企業など組織内のユーザー、デバイス、ネットークの「正常な挙動」と「異常な挙動」を人工知能(AI)が自動的に学習し、社員による内部不正も含めたサイバー脅威をリアルタイムに検知するシステムを提供。成長性を見込んで、7月に実施した合計6500万ドルの資金調達では、ソフトバンクグループも出資者に名を連ねているほどです。

同社は事務所向けのセキュリティーシステム以外に、インフラ向けにも事業展開を進め、この分野の第1号ユーザーとして公表しているのが、欧州の電力の約8%をまかなう英大手電力会社のドラックス。ダークトレース日本法人によれば、国内でも電力関係や工場など制御系への導入に向けて企業と話し合いを進めているそうです。

DARPAのハッキング競技会

さらに、8月になって「サイバーセキュリティーの自動化」という観点で見逃せない動きが出てきました。米ラスベガスで4日から7日まで開催された世界最大のハッキングイベント「デフコン2016」と同じ会場で開かれた、DARPA(米国防総省高等研究計画局)主催の「サイバー・グランド・チャレンジ(CGC)」です。
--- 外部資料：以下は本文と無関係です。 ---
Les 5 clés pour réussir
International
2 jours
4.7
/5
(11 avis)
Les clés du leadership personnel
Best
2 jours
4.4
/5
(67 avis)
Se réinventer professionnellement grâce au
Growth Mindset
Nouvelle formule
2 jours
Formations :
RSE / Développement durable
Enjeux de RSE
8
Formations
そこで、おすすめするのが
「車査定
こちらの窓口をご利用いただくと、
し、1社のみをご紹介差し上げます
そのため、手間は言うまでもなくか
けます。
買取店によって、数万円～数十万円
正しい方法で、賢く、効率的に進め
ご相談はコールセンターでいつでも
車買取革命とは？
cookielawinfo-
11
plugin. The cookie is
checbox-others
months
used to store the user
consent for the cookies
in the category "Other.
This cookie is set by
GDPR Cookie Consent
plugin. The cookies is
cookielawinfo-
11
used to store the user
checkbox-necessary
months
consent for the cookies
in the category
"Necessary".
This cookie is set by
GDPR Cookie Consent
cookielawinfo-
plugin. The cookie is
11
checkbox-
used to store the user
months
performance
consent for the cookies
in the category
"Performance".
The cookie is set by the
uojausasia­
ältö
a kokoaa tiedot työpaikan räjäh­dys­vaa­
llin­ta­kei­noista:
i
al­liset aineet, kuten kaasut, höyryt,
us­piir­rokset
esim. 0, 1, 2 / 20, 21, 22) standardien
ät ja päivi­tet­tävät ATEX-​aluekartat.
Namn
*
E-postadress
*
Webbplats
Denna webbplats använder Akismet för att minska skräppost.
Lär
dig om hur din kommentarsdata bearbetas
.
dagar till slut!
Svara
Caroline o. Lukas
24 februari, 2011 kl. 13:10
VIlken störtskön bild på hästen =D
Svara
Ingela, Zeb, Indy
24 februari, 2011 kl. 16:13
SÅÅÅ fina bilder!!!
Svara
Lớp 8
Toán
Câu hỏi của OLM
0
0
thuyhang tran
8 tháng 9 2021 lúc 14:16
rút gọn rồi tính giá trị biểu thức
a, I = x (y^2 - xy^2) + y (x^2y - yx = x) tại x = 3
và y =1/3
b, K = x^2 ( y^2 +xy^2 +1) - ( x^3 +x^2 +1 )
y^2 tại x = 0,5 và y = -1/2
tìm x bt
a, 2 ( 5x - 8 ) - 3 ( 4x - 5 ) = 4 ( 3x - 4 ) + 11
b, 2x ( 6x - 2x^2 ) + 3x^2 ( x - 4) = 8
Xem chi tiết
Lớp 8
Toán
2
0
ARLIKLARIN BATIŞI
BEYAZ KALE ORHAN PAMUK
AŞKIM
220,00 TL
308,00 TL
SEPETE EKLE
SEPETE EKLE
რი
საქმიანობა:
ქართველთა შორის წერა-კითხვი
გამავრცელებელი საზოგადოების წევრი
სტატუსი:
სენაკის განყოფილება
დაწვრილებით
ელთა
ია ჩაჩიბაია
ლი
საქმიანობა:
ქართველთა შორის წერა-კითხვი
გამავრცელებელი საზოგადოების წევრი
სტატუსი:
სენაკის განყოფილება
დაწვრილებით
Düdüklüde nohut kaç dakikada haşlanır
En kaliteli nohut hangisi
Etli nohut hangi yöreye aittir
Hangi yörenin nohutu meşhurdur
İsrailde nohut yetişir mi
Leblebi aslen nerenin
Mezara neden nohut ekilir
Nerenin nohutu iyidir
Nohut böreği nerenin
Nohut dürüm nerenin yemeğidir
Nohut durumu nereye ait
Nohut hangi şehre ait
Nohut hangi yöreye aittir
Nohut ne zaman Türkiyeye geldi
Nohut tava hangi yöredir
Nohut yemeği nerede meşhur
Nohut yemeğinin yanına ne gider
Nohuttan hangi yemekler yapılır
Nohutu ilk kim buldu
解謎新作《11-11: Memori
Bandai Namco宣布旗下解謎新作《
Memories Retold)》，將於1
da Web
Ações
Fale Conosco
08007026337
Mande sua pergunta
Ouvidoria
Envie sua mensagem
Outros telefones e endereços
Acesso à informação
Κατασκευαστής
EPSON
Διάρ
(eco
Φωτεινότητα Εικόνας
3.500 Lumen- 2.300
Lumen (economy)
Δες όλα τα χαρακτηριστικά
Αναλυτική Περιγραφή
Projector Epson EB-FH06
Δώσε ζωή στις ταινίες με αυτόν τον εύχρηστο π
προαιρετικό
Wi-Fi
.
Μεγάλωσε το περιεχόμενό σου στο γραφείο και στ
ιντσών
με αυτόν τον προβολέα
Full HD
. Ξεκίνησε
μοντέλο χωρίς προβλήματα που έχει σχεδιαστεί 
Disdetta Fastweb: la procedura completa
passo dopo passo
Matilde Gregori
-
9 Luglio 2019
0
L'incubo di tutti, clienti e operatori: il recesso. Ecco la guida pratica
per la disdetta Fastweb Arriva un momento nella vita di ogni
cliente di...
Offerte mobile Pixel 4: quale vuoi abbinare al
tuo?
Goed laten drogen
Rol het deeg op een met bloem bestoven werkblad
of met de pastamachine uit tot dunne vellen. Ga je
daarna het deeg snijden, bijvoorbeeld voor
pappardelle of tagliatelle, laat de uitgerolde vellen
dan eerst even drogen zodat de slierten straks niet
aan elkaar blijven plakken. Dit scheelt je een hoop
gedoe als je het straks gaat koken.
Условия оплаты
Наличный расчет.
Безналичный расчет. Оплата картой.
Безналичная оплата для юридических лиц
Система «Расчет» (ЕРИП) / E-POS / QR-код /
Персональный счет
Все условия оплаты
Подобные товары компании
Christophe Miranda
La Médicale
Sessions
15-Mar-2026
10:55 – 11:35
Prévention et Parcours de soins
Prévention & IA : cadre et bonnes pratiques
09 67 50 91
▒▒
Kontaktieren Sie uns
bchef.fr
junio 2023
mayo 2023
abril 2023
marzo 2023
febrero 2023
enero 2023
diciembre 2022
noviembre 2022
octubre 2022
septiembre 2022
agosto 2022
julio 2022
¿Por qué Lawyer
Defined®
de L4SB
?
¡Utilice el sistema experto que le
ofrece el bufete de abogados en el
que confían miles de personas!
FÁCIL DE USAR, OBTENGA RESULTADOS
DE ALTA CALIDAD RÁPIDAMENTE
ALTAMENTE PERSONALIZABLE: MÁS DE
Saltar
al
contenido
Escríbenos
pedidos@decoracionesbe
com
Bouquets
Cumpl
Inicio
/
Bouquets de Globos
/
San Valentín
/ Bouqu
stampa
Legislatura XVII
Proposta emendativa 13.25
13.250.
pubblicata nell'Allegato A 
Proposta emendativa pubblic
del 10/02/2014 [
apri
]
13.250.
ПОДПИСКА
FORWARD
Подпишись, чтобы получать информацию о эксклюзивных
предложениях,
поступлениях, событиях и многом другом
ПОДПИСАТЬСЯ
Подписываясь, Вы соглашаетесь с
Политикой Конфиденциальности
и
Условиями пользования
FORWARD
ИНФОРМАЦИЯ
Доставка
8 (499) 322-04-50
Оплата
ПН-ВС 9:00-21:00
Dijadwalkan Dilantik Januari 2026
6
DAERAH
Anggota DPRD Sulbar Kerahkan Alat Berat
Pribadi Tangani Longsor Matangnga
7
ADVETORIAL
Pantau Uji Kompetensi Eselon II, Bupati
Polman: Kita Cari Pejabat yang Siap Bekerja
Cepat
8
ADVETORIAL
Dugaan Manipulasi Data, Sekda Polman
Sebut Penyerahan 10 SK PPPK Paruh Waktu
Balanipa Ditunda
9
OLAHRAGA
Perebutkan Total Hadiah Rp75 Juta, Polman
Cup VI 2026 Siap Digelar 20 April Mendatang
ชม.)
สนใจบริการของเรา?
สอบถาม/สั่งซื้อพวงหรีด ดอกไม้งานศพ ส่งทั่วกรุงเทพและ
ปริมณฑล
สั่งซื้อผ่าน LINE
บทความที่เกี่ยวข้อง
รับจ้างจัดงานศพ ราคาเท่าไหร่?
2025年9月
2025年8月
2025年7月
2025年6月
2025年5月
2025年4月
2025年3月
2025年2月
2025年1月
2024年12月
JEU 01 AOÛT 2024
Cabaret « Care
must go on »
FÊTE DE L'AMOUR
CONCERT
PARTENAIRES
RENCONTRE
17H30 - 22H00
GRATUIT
人間が介在しないで、コンピューターソフトウエアだけを使った世界初のハッキング競技会で、各チームが開発した自律ソフトウエアが、与えられたプログラムを対象に、ハッキングされる可能性のあるバグや脆弱性を見つけ、自動的に修正したりパッチを当てたりする作業の正確さと時間の短さを競うもの。4日の決勝戦には米国の大学、企業から7チームが参加し、優勝チームには賞金200万ドルが贈られました。

脆弱性を「ボット」が修正

DARPAはこれまでにも、「グランド・チャレンジ」や「ロボティクス・チャレンジ」といった競技会を通して、自動運転車や災害対応ロボットなど現実世界での自律システムの技術開発を後押ししてきました。それに続くCGC開催の意義について、DARPAはニュースリリースの中で、「家電製品から軍事システムに至るまで、大量の機器やシステムが相互接続され、インターネットへの依存を強めていく半面、プログラムの脆弱性の検出、パッチ処理、ハッキング対応などでは人間の職人技に頼っている部分が大きく、それらの自動化、大規模化、高速化のニーズが拡大していく」と説明しています。

同じタイミングで、米アップルは、同社の製品について深刻なバグや脆弱性を発見したハッカーに最大20万ドルを支払うという報奨制度を発表しました。やはり自前のエンジニアだけで脆弱性を見つけるのは、もはや限界ということなのでしょう。

アルゴリズム対アルゴリズム?

ダークトレースでアジア太平洋地区マネージングディレクターを務めるサンジェイ・アウロラ氏は「従来型のセキュリティーシステムでは、1カ月間にわずか50ミリ秒しか起きない、潜伏型の見えない攻撃には対処できない。機械学習による検知技術を使いながら、マシン対マシン、アルゴリズム対アルゴリズムの戦いになっていく」と先のガートナーのイベントで語っています。

リアルなロボット兵器について実戦配備への懸念が高まる中、サイバー空間では好むと好まざるとにかかわらず、「ボット」(ロボットのように人間の代わりに処理を自動で実行するプログラム)が一足早く活躍するようになるのかもしれません。